Due to poverty many could not afford good lawyers or get some other help, and so had to remain in jail for long periods.

She said jails in India were overcrowded, and there were demands for more jails. But with more jails would society be moving forward or backward, she asked?

This short speech, delivered softly and modestly, struck the whole nation like a thunderbolt, and immediately went viral on the internet.

In sweet language she spoke bitter truths which needed to be said. The President spoke of ills which lie at the core of our society.

India is a poor nation, and the President, in so few words, narrated the plight of the poor, who were often implicated and imprisoned on false charges, and could not get justice because of their poverty.

On the other hand, the rich people who committed crimes were often roaming around freely.

This reminds us of Jean Valjean, one of the protagonists in Victor Hugo’s famous novel ‘Les Miserables’, who had only committed the petty crime of stealing a loaf of bread to feed his sister’s starving family, and as a result was imprisoned in jail for 19 years.

It also reminds us of Capt Dreyfus who was falsely accused of being a German spy merely because he was a Jew, and was kept in Devil’s Island in French Guina for several years, until released following Emile Zola’s famous article ‘J’accuse’.

The President also said that some prisoners would prefer to remain in jail because if they came out they would be shunned in society.

In other words, there were no rehabilitation schemes to make them honourable members of society again.
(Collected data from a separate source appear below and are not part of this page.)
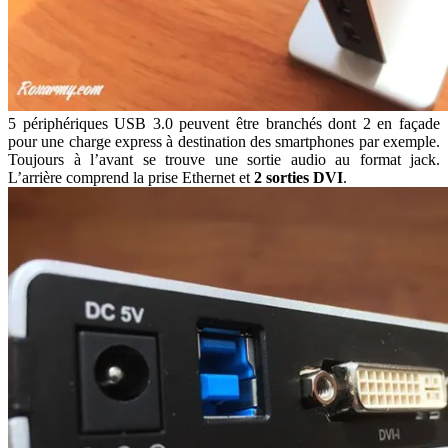
5 périphériques USB 3.0 peuvent être branchés dont 2 en façade
pour une charge express à destination des smartphones par exemple.
Toujours à l’avant se trouve une sortie audio au format jack.
L’arrière comprend la prise Ethernet et
2 sorties DVI
.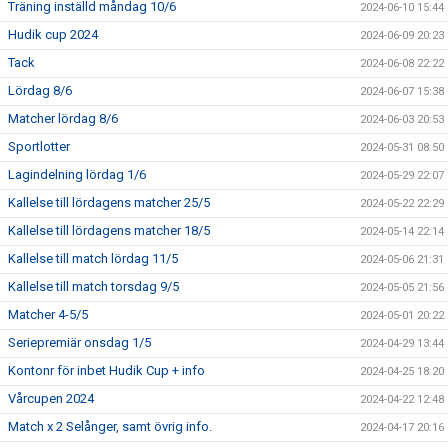
Träning inställd måndag 10/6
2024-06-10 15:44
Hudik cup 2024
2024-06-09 20:23
Tack
2024-06-08 22:22
Lördag 8/6
2024-06-07 15:38
Matcher lördag 8/6
2024-06-03 20:53
Sportlotter
2024-05-31 08:50
Lagindelning lördag 1/6
2024-05-29 22:07
Kallelse till lördagens matcher 25/5
2024-05-22 22:29
Kallelse till lördagens matcher 18/5
2024-05-14 22:14
Kallelse till match lördag 11/5
2024-05-06 21:31
Kallelse till match torsdag 9/5
2024-05-05 21:56
Matcher 4-5/5
2024-05-01 20:22
Seriepremiär onsdag 1/5
2024-04-29 13:44
Kontonr för inbet Hudik Cup + info
2024-04-25 18:20
Vårcupen 2024
2024-04-22 12:48
Match x 2 Selånger, samt övrig info.
2024-04-17 20:16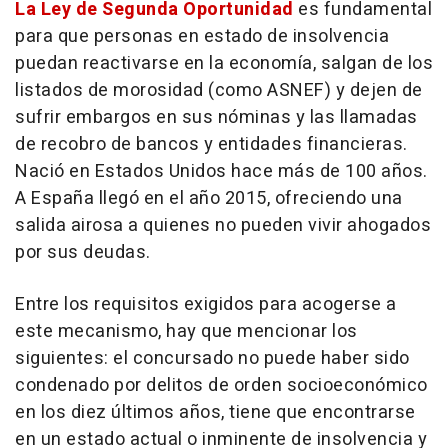
La Ley de Segunda Oportunidad
es fundamental
para que personas en estado de insolvencia
puedan reactivarse en la economía, salgan de los
listados de morosidad (como ASNEF) y dejen de
sufrir embargos en sus nóminas y las llamadas
de recobro de bancos y entidades financieras.
Nació en Estados Unidos hace más de 100 años.
A España llegó en el año 2015, ofreciendo una
salida airosa a quienes no pueden vivir ahogados
por sus deudas.
Entre los requisitos exigidos para acogerse a
este mecanismo, hay que mencionar los
siguientes: el concursado no puede haber sido
condenado por delitos de orden socioeconómico
en los diez últimos años, tiene que encontrarse
en un estado actual o inminente de insolvencia y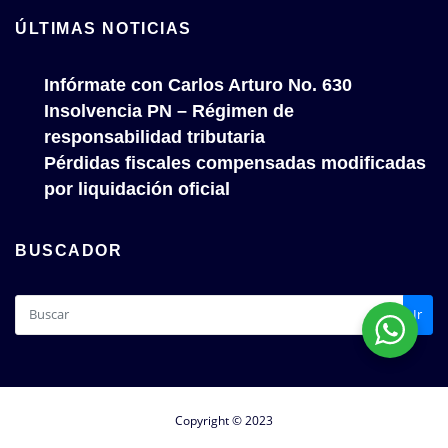
ÚLTIMAS NOTICIAS
Infórmate con Carlos Arturo No. 630
Insolvencia PN – Régimen de
responsabilidad tributaria
Pérdidas fiscales compensadas modificadas
por liquidación oficial
BUSCADOR
Ir
Copyright © 2023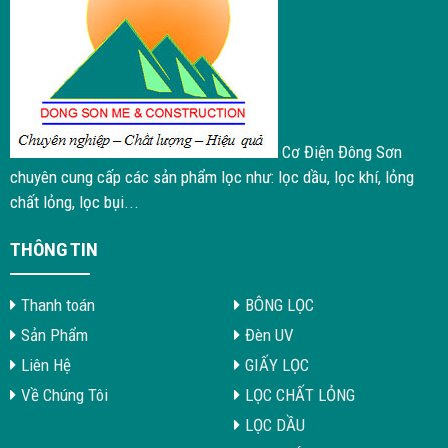
Cơ Điện Đông Sơn
chuyên cung cấp các sản phẩm lọc như: lọc dầu, lọc khí, lỏng
chất lỏng, lọc bụi...
THÔNG TIN
Thanh toán
BÔNG LỌC
Sản Phẩm
Đèn UV
Liên Hệ
GIẤY LỌC
Về Chúng Tôi
LỌC CHẤT LỎNG
LỌC DẦU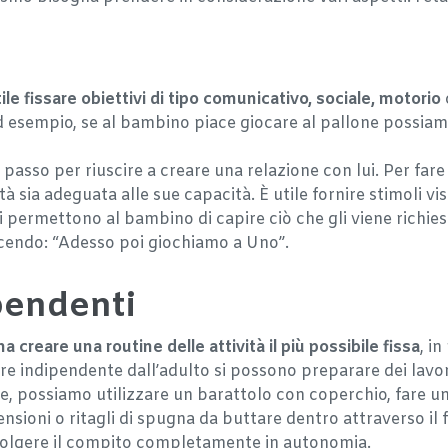
tile fissare obiettivi di tipo comunicativo, sociale, motorio
ad esempio, se al bambino piace giocare al pallone possiam
o passo per riuscire a creare una relazione con lui. Per f
tà sia adeguata alle sue capacità. È utile fornire stimoli 
 permettono al bambino di capire ciò che gli viene richies
icendo: “Adesso poi giochiamo a Uno”.
pendenti
a creare una routine delle attività il più possibile fissa
, i
re indipendente dall’adulto si possono preparare dei lavor
ine, possiamo utilizzare un barattolo con coperchio, fare u
nsioni o ritagli di spugna da buttare dentro attraverso il 
 svolgere il compito completamente in autonomia.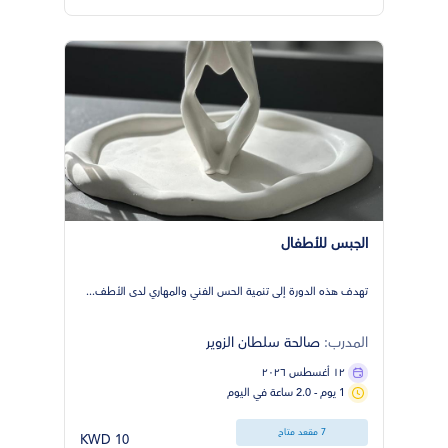
الجبس للأطفال
تهدف هذه الدورة إلى تنمية الحس الفني والمهاري لدى الأطف...
المدرب:
صالحة سلطان الزوير
١٢ أغسطس ٢٠٢٦
1 يوم - 2.0 ساعة في اليوم
7 مقعد متاح
10 KWD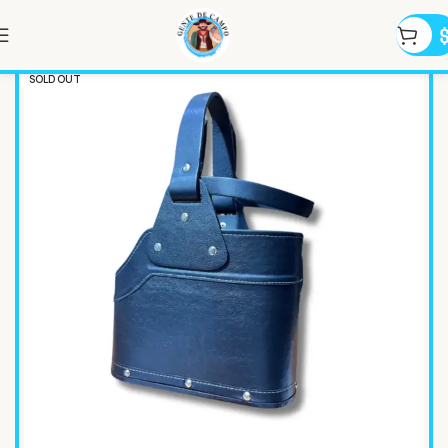
SOLD OUT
After hearing this speech I made some enquiries about Droupadi Murmu, and came to know of the great tragedies in her life.

Her two sons died in an accident, and her husband died due to depression shortly thereafter.

Then within a short period she lost her mother and her brother also. The fact that despite her great personal tragedies she has retained her composure, and speaks for the poor of nation, is a tribute to a truly great lady.

The Hindi poet Rahim has written: ‘’Deen sabhan ko lakhat hain, deenahi lakhay na koi, Jo Rahim deenahi lakhay, deenbandhu sam hoi’’ ie “The poor seek help from everyone, but no one helps the poor, The person who helps the poor becomes like God’’.

(In Hindi poetry God is often called ‘deenbandhu’ which means a friend of the poor). To my mind the Indian President is also a deenbandhu.

—The writer is former judge, Supreme Court of India.